High-Tech Bridge used the ImmuniWeb SSL Certificate Monitor, which is part of ImmuniWeb® SaaS, to conduct the tests. The Monitor was recently adopted by the Online Trust Alliance to verify the SSL certificates and implementation of approximately 1,000 of the largest governmental, financial institutions and e-commerce websites for the OTA 2013 Honor Roll and Online Trust Audit - a prestigious award for online privacy, data protection and security. High-Tech Bridge has omitted complicated technical details of the research, and will focus on the most interesting findings.

Positive findings of the research:

  • 0/100 websites have expired or untrusted SSL certificates.
  • Only 1/100 of website certificates expire in less than one month.
  • 99/100 of websites have 2048-bit or even stronger encryption certificate.

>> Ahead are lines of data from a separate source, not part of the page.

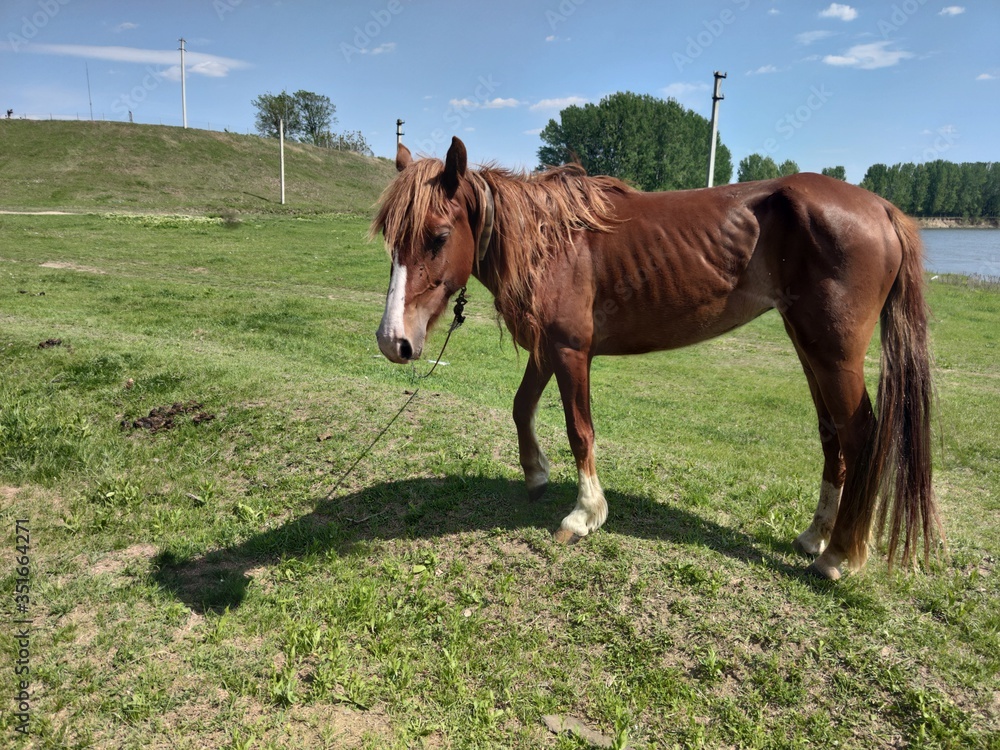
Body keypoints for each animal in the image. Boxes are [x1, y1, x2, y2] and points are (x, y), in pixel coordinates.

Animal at [372, 136, 938, 580]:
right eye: (392, 239)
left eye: (439, 236)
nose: (393, 341)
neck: (553, 242)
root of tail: (883, 209)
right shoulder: (549, 347)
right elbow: (521, 406)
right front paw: (535, 475)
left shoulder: (571, 350)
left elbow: (580, 430)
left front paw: (585, 514)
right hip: (811, 349)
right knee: (832, 436)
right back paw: (815, 535)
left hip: (834, 355)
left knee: (860, 436)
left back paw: (837, 554)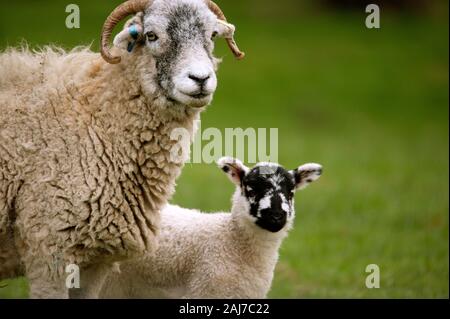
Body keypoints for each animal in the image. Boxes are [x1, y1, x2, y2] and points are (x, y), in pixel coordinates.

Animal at [0, 0, 243, 300]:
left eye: (212, 35)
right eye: (151, 35)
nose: (200, 79)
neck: (95, 114)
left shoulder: (95, 260)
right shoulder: (47, 249)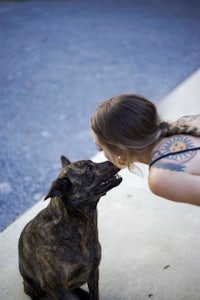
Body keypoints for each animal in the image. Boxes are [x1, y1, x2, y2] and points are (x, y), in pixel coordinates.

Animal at [18, 156, 122, 298]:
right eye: (88, 169)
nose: (117, 159)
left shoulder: (94, 273)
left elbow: (94, 294)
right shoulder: (55, 288)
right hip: (31, 286)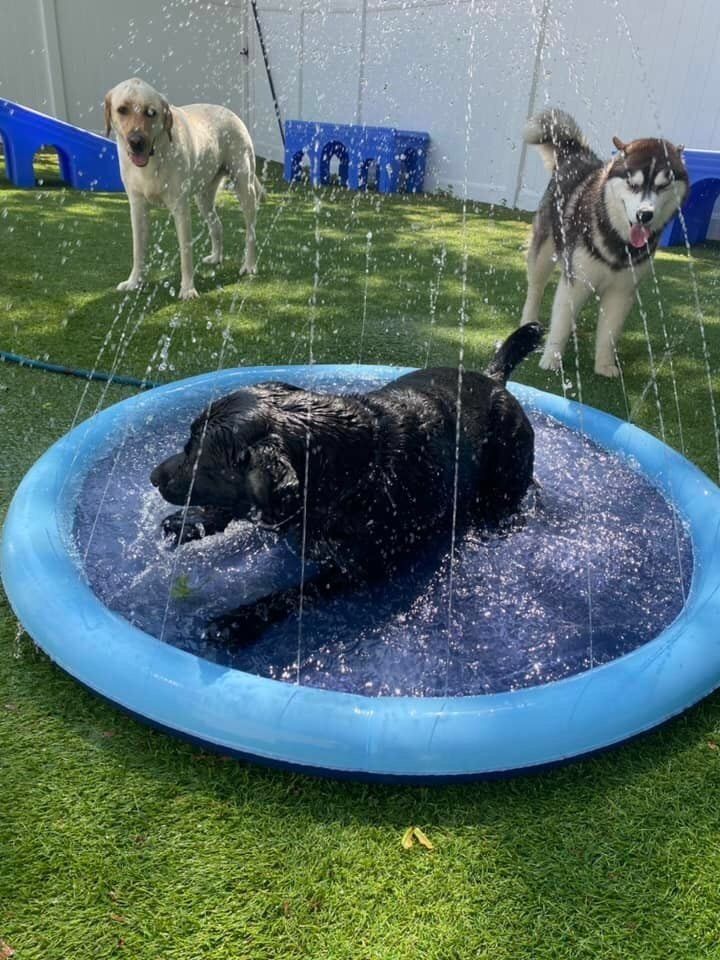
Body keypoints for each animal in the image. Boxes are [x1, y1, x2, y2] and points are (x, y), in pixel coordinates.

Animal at [104, 77, 260, 300]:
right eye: (122, 110)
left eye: (151, 112)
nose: (136, 142)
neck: (155, 156)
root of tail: (231, 113)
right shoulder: (137, 207)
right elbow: (138, 250)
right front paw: (134, 282)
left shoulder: (180, 208)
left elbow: (185, 253)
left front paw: (187, 289)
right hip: (203, 197)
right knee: (217, 225)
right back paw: (216, 257)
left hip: (244, 187)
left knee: (251, 231)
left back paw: (249, 265)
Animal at [150, 323, 543, 645]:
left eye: (195, 454)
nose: (153, 478)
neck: (356, 467)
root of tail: (494, 381)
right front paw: (192, 521)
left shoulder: (358, 570)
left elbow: (295, 592)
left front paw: (239, 620)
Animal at [520, 108, 688, 376]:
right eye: (633, 184)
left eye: (663, 186)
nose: (645, 214)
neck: (618, 240)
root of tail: (576, 154)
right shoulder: (575, 281)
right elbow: (560, 324)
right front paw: (551, 359)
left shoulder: (622, 291)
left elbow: (608, 334)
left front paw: (604, 365)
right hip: (543, 254)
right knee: (536, 288)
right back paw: (528, 321)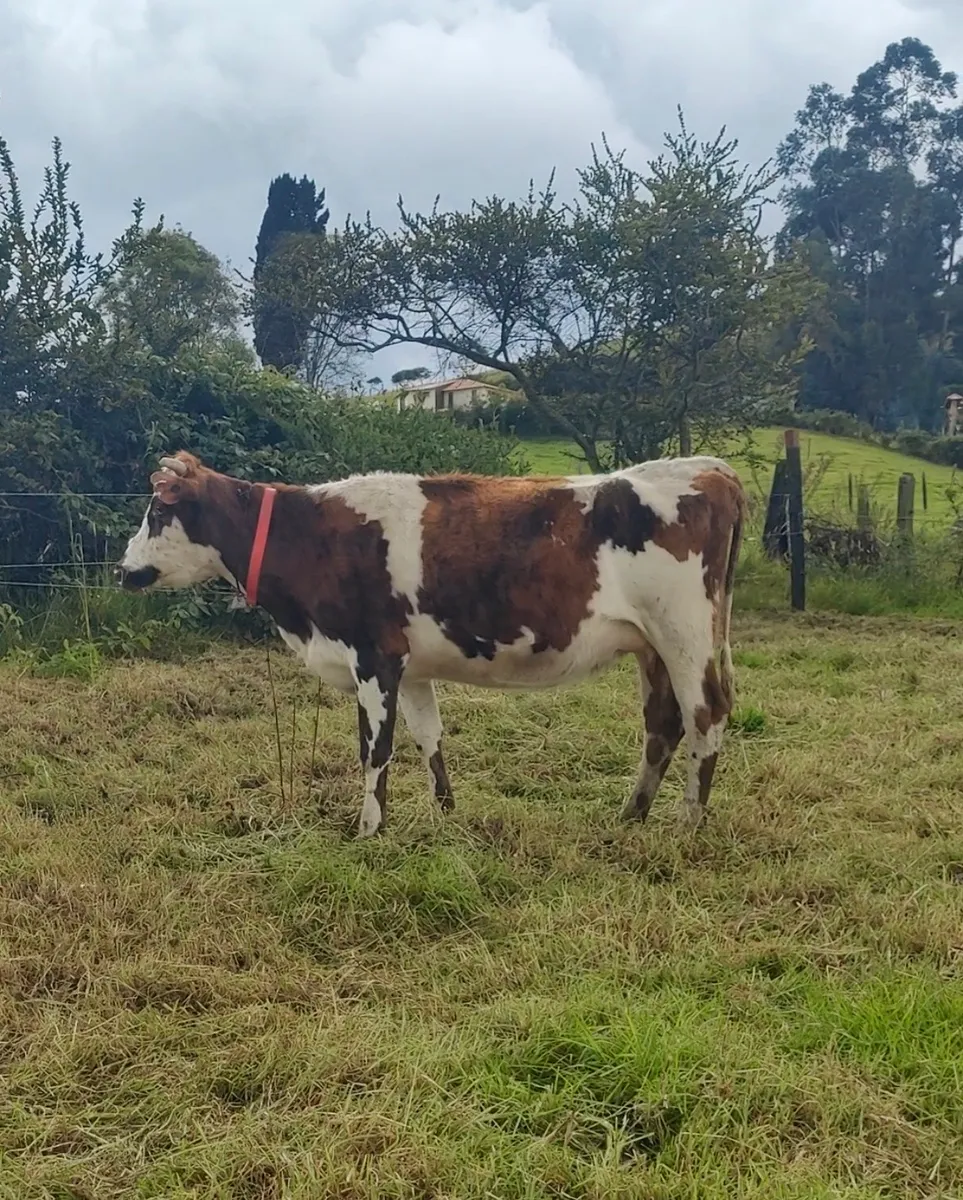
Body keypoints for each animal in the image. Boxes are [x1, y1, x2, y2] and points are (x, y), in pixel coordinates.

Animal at [117, 451, 746, 838]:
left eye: (157, 512)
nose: (122, 570)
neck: (310, 538)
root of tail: (708, 468)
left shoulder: (373, 657)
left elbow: (374, 749)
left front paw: (369, 831)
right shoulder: (411, 666)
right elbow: (428, 738)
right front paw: (445, 815)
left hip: (685, 634)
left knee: (705, 716)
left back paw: (687, 825)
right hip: (651, 646)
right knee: (663, 724)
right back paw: (631, 815)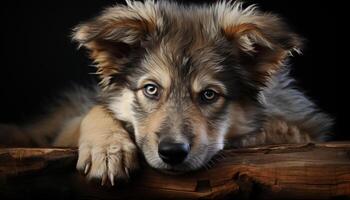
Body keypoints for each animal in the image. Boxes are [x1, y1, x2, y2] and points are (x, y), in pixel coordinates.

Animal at [0, 0, 334, 186]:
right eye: (151, 89)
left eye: (209, 95)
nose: (172, 153)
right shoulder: (66, 130)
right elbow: (93, 112)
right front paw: (108, 149)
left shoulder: (301, 127)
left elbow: (280, 130)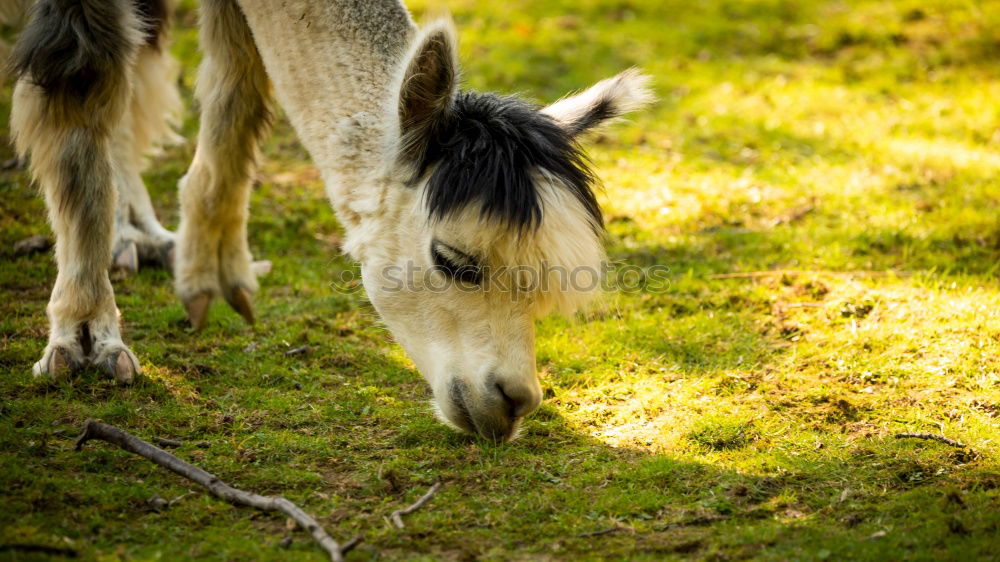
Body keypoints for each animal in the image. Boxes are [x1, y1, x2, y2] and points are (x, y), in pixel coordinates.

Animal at [11, 0, 652, 438]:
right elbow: (81, 93)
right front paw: (85, 336)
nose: (517, 399)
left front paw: (213, 271)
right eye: (453, 260)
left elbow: (239, 91)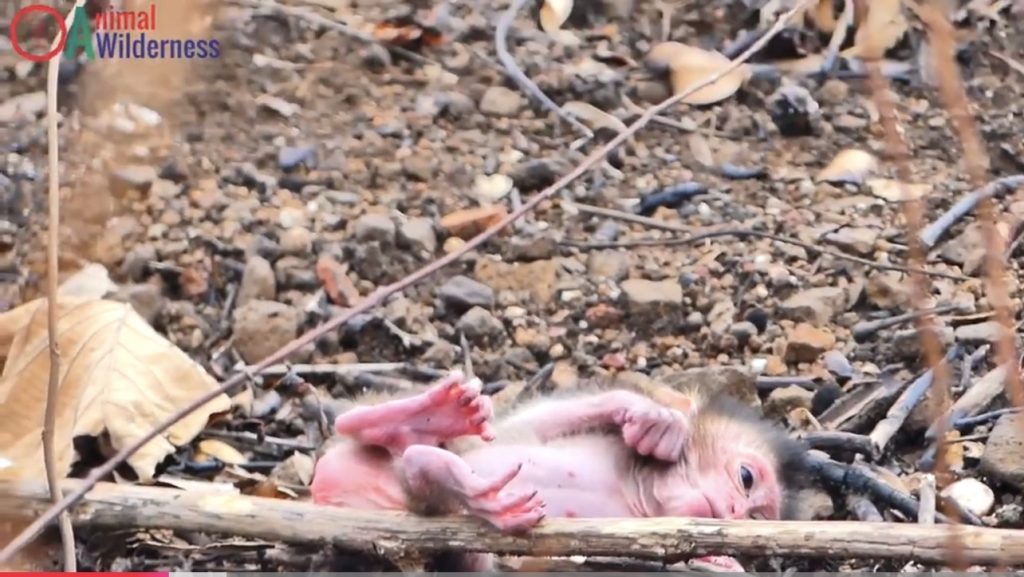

Negative findings of the research:

  • 2/100 websites do not have SSL certificate at all, leaving their customers totally unprotected.
  • 7/100 websites are putting customer information at risk by failing to enforce the use of HTTPS for the most sensitive operations such as login, checkout and payment.
  • 73/100 websites do not have a secure HTTPS version at all for some "non-critical" online activities of their customers, such as shopping cart management for example.
  • An extremely low 2/100 websites protect users by automatically using a secure HTTPS version (SSL) by default.
  • Only 25/100 websites have SSL EV certificates.
  • 33/100 websites display non-SSL content together with SSL content on their pages.

Marsel Nizamutdinov, Chief Research Officer at High-Tech Bridge, comments on the findings: "Alarmingly, only 2% (two per cent) of leading global online retailers automatically ensure their customers use the secure HTTPS version of their website when making orders or adding goods to their shopping carts. Also, 7% of websites are failing to enforce their customers to use HTTPS for the most sensitive operations such as login, checkout and payment, while 27% of websites don't even have an HTTPS version for "non-critical" sections of their website, such as shopping cart management or search for goods."

"Unfortunately these websites seriously underestimate the importance of encrypting user-transmitted data beyond logins and passwords, and this is a very dangerous approach to privacy management. In many cases, if such "non-critical" data is stolen by third-parties, it may not just harm the buyer, but the online store as well. Always-on SSL is a very useful security practice, HTTPS versions of websites are supported by all modern web browsers today (including mobile device browsers), and I don't see any reason, why only two of the 100 largest web retailers deploy this option."

Executive Director and President of Online Trust Alliance (OTA) - Craig Spiezle
Executive Director and President of Online Trust Alliance - Craig Spiezle

Craig Spiezle, Executive Director and President of Online Trust Alliance (OTA), says: "All sites and mobile apps must recognize the importance of securing the data transmitted between users and their sites. Banking, social, government and e-commerce share this responsibility to implement these best practices to better protect consumers from harm. Always-on SSL and HTTPS are effective measures to enhance the security and privacy of users. Failure to adopt unnecessarily puts users in harm's way."

Ilia Kolochenko, High-Tech Bridge CEO, says: "The results of this research are unfortunately far from being positive. I strongly believe that all e-commerce platforms should strictly follow data-protection best-practices developed by the Online Trust Alliance. Otherwise they put at risk not only their own and their customers' security, but the reputation of the entire e-commerce industry".